Bad weather, however, forced a second U.S. aircraft to divert to the Croatian capital, Zagreb, on two separate, unsuccessful attempts to deliver supplies, U.N. officials at Zagreb airport said.
Relief officials fear Bosnia's traditionally harsh winter could claim hundreds of thousands of lives without adequate supplies of food, fuel and materials to repair war-damaged homes.
Meanwhile, the commander of the Bosnian Serbs' air force said he would be "capitulating" if he accepted a flight ban over the republic, as suggested by the West.
On Saturday, Bosnian Serb aircraft bombarded Tesanj and Zenica, both northwest of Sarajevo, Croatian radio reported, citing Bosnian radio.

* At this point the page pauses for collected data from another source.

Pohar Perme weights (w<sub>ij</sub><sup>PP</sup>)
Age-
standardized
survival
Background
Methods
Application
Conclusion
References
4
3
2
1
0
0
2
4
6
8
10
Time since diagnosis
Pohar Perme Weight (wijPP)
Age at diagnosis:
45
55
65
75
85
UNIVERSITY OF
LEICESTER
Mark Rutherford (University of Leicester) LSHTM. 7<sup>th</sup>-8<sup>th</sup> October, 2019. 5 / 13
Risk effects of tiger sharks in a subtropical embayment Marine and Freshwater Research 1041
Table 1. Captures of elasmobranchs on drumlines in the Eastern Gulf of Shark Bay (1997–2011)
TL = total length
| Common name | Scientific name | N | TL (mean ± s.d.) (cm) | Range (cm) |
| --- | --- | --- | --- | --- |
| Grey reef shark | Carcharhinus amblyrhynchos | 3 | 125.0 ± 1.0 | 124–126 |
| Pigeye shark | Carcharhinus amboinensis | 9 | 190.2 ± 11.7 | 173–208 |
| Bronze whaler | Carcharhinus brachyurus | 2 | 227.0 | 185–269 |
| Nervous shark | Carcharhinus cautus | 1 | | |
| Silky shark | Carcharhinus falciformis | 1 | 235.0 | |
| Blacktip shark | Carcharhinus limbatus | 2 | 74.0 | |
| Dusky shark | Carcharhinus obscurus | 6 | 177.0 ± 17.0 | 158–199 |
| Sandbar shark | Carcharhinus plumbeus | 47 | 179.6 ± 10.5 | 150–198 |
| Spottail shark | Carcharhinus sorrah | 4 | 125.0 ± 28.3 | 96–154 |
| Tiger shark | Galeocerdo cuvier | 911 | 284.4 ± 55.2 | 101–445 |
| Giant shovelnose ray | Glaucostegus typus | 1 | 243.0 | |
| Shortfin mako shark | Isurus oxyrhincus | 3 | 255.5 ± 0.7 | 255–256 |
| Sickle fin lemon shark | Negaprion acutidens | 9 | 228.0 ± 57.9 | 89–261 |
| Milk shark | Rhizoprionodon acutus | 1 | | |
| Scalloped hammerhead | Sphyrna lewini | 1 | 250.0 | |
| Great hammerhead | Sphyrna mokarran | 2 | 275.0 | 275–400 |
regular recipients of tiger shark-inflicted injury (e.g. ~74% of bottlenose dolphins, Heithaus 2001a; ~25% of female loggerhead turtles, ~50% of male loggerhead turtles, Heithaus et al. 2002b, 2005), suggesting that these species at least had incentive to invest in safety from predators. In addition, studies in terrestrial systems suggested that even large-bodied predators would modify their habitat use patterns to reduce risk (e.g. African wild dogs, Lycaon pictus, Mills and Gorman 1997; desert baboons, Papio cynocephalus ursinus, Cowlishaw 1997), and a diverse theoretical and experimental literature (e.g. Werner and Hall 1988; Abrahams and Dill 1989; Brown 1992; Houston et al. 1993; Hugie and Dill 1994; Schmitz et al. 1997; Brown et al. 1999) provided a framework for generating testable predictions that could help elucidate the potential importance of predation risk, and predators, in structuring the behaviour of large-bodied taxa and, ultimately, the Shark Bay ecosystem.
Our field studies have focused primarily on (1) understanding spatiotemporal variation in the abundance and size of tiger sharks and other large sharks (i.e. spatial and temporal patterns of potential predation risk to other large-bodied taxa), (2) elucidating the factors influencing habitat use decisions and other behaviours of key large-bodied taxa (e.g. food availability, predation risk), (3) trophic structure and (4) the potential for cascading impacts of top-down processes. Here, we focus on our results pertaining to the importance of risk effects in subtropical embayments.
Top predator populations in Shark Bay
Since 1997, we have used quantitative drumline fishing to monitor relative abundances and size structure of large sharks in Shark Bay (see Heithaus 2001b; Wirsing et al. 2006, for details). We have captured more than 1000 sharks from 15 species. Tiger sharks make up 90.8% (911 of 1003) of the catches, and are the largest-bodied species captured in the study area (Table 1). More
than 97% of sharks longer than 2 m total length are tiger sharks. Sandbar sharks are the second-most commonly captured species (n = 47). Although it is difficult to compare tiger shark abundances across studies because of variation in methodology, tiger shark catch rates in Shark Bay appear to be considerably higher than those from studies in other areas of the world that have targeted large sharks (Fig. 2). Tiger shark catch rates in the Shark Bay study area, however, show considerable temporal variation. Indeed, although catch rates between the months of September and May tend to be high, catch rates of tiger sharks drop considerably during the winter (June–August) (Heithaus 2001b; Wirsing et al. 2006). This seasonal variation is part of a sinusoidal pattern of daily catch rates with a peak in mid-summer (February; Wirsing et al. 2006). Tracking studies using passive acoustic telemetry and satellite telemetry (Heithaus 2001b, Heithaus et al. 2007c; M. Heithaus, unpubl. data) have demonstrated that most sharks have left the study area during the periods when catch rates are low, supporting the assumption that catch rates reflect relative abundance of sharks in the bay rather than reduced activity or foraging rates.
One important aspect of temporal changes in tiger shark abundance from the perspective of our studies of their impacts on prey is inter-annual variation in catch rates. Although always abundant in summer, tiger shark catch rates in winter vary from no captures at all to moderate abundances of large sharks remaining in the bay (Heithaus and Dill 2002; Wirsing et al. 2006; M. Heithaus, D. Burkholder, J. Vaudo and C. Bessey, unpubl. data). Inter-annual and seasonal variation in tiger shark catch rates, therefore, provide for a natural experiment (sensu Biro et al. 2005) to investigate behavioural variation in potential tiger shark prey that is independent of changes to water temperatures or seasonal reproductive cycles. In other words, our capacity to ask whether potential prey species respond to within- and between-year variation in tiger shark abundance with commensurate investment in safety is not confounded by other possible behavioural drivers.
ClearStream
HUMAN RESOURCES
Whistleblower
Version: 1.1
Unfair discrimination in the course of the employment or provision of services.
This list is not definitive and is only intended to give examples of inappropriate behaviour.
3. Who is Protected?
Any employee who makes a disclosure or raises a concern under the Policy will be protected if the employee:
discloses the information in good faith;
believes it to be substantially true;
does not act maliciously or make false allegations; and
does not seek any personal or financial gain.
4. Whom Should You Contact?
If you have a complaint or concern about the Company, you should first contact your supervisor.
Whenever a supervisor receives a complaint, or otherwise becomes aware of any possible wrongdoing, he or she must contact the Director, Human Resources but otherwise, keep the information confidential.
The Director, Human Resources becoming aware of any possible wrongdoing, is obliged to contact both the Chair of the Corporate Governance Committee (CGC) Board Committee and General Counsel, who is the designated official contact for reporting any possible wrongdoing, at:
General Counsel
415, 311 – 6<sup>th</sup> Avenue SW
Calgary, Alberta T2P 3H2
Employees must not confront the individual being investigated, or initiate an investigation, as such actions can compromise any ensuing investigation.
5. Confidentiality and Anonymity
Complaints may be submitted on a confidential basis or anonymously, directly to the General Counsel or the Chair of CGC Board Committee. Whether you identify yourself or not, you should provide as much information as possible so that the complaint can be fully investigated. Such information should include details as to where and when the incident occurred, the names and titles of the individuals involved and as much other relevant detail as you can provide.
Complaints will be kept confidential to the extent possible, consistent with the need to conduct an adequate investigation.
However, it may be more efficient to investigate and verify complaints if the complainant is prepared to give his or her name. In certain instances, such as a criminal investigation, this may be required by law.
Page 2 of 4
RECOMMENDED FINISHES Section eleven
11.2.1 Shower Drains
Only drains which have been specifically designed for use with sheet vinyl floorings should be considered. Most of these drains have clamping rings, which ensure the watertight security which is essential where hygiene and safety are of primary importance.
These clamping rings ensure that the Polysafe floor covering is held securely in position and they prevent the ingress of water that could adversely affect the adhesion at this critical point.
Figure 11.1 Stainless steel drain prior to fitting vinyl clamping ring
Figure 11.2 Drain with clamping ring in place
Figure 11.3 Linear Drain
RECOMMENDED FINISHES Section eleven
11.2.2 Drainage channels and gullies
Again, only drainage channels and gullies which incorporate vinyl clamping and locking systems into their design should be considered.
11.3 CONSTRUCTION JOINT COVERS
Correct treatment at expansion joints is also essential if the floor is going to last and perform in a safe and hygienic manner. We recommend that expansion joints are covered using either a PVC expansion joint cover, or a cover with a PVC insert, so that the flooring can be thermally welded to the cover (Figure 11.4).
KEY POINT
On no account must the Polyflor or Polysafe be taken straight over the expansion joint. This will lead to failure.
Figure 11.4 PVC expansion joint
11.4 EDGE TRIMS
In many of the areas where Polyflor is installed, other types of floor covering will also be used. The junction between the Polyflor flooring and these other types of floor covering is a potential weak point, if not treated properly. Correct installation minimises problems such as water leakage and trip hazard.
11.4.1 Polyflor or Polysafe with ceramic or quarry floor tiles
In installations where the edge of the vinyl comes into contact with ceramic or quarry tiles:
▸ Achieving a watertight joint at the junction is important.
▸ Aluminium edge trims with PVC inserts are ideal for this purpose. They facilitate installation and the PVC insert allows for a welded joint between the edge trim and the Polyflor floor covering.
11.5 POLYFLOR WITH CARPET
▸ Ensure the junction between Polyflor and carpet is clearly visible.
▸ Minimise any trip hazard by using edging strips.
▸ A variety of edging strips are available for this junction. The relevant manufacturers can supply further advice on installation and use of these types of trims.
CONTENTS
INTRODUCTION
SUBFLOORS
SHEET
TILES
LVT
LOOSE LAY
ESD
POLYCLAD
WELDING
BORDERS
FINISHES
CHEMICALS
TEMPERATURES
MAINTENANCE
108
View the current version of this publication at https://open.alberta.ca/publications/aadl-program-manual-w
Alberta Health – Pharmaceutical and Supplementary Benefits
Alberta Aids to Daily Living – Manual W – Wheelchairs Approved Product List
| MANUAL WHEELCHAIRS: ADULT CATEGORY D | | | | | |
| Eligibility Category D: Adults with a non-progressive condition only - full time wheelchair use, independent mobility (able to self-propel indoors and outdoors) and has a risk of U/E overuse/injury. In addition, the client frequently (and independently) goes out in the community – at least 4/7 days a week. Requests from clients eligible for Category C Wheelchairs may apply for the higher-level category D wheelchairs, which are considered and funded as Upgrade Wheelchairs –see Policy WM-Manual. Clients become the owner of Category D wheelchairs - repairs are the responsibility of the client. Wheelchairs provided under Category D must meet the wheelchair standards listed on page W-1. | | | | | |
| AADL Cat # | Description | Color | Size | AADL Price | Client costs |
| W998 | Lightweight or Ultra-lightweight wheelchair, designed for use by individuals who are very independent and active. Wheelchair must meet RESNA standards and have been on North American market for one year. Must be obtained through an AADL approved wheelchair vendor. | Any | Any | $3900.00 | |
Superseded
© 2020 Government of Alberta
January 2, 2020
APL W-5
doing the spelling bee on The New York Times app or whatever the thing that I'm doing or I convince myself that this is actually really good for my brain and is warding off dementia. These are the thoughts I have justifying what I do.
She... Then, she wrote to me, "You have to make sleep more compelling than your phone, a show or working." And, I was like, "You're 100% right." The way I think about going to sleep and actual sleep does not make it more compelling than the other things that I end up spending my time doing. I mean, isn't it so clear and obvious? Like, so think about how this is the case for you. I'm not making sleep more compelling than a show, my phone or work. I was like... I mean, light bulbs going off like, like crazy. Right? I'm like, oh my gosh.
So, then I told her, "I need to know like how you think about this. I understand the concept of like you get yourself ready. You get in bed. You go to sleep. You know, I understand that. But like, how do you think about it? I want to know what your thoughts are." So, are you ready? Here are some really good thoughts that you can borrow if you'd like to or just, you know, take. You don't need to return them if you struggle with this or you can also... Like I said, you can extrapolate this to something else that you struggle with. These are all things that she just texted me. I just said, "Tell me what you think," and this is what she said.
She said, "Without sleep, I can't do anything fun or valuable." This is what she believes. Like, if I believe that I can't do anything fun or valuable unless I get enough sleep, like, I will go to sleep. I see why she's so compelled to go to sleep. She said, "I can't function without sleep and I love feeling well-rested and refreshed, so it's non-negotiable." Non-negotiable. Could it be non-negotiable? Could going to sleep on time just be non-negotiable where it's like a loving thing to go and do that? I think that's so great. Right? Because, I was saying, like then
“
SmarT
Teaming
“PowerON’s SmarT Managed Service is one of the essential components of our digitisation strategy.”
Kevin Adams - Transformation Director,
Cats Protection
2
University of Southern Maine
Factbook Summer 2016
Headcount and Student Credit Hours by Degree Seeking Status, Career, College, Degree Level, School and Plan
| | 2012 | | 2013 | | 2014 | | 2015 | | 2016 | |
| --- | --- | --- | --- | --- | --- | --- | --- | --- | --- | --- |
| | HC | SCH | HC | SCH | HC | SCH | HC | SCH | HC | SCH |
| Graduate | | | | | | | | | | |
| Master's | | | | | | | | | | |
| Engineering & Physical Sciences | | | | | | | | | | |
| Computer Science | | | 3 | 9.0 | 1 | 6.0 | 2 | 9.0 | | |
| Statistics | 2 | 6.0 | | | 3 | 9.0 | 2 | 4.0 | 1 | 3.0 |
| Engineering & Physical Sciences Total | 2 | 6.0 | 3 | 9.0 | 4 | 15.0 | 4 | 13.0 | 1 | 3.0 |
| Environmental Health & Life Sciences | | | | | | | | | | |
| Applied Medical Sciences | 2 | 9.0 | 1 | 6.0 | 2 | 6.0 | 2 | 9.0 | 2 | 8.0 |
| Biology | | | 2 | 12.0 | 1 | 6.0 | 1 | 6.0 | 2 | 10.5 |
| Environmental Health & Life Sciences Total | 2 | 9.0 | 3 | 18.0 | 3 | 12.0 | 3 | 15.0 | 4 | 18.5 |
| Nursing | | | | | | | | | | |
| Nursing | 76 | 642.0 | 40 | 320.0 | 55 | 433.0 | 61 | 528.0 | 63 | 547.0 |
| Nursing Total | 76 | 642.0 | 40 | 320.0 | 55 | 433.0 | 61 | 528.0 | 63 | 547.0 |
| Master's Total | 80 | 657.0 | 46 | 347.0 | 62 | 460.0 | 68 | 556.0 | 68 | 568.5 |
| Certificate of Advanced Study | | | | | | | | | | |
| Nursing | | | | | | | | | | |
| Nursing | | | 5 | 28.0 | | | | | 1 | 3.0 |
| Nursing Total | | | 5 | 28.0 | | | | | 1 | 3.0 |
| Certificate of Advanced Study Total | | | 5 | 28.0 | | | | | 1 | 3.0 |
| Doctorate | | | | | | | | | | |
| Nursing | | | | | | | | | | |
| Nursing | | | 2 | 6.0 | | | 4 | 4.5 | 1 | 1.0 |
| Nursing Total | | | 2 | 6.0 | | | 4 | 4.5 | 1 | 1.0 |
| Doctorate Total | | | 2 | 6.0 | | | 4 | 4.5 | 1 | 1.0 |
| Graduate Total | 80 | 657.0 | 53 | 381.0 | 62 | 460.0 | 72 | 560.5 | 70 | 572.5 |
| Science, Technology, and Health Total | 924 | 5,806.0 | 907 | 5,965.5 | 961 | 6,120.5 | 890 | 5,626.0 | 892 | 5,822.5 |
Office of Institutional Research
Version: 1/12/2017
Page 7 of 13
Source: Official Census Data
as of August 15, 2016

Almost daily reports of Serb air raids have led Western allies to urge the United Nations to set up a "no-fly" zone for combat flights over Bosnia. President Bush said Friday he backed the proposal and promised to enforce it with military action if necessary.
The growing support for a flight ban is a departure from the West's earlier reluctance to authorize military force for anything but the protection of relief supplies. The international airlift to besieged Sarajevo was suspended Sept. 3 after an Italian relief plane was downed, killing all four crew members.
Bosnian Serb officials vehemently rejected the proposed flight prohibition.
"If the ban is implemented, we will consider the United States as an aggressor and an occupier in Bosnia," said Biljana Plavsic, the top aide to Bosnian Serb leader Radovan Karadzic.
The Serbs have about 40 aircraft the Yugoslav army left when it withdrew from Bosnia earlier this year.
Peace envoys in Geneva have obtained an agreement from the major warring factions to demilitarize parts of Sarajevo.